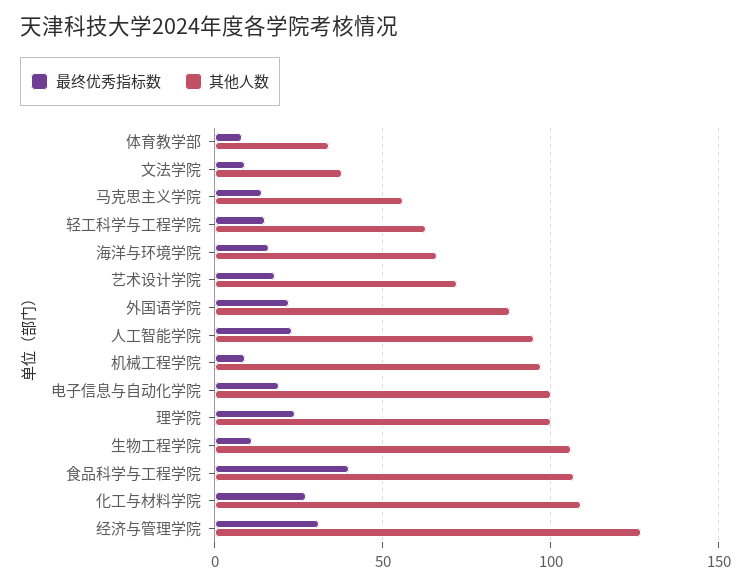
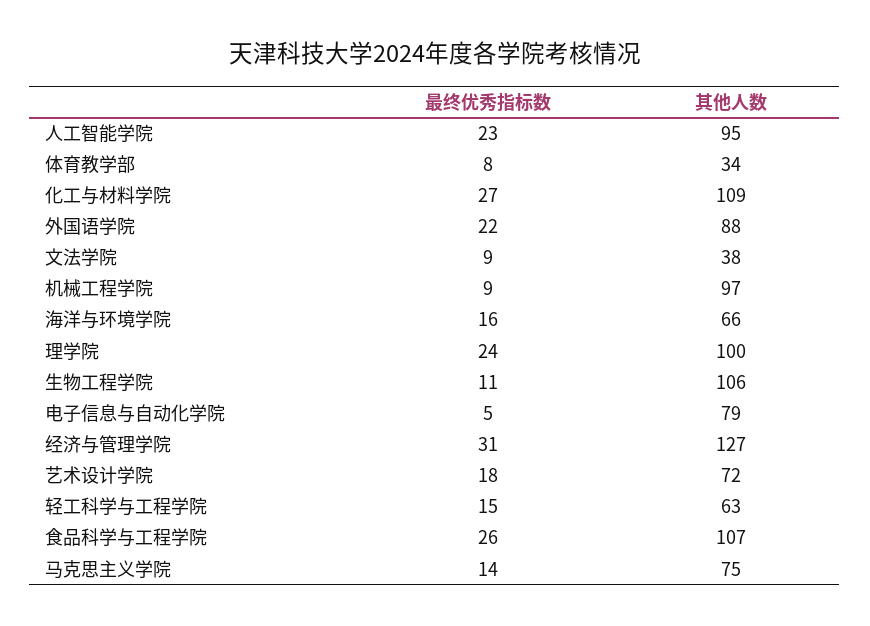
  {
    "最终优秀指标数": {
      "体育教学部": 8,
      "文法学院": 9,
      "马克思主义学院": 14,
      "轻工科学与工程学院": 15,
      "海洋与环境学院": 16,
      "艺术设计学院": 18,
      "外国语学院": 22,
      "人工智能学院": 23,
      "机械工程学院": 9,
-     "电子信息与自动化学院": 20,
+     "电子信息与自动化学院": 5,
      "理学院": 24,
      "生物工程学院": 11,
-     "食品科学与工程学院": 40,
+     "食品科学与工程学院": 26,
      "化工与材料学院": 27,
      "经济与管理学院": 31
    },
    "其他人数": {
      "体育教学部": 34,
      "文法学院": 38,
-     "马克思主义学院": 55,
+     "马克思主义学院": 75,
      "轻工科学与工程学院": 63,
      "海洋与环境学院": 66,
      "艺术设计学院": 72,
      "外国语学院": 88,
      "人工智能学院": 95,
      "机械工程学院": 97,
-     "电子信息与自动化学院": 100,
+     "电子信息与自动化学院": 79,
      "理学院": 100,
      "生物工程学院": 106,
      "食品科学与工程学院": 107,
      "化工与材料学院": 109,
      "经济与管理学院": 127
    }
  }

About this exercise: Every record above should be transcribed exactly; the pictures stay out of the copy.

Solution to this exercise:
  {
    "最终优秀指标数": {
      "体育教学部": 8,
      "文法学院": 9,
      "马克思主义学院": 14,
      "轻工科学与工程学院": 15,
      "海洋与环境学院": 16,
      "艺术设计学院": 18,
      "外国语学院": 22,
      "人工智能学院": 23,
      "机械工程学院": 9,
-     "电子信息与自动化学院": 20,
+     "电子信息与自动化学院": 5,
      "理学院": 24,
      "生物工程学院": 11,
-     "食品科学与工程学院": 40,
+     "食品科学与工程学院": 26,
      "化工与材料学院": 27,
      "经济与管理学院": 31
    },
    "其他人数": {
      "体育教学部": 34,
      "文法学院": 38,
-     "马克思主义学院": 55,
+     "马克思主义学院": 75,
      "轻工科学与工程学院": 63,
      "海洋与环境学院": 66,
      "艺术设计学院": 72,
      "外国语学院": 88,
      "人工智能学院": 95,
      "机械工程学院": 97,
-     "电子信息与自动化学院": 100,
+     "电子信息与自动化学院": 79,
      "理学院": 100,
      "生物工程学院": 106,
      "食品科学与工程学院": 107,
      "化工与材料学院": 109,
      "经济与管理学院": 127
    }
  }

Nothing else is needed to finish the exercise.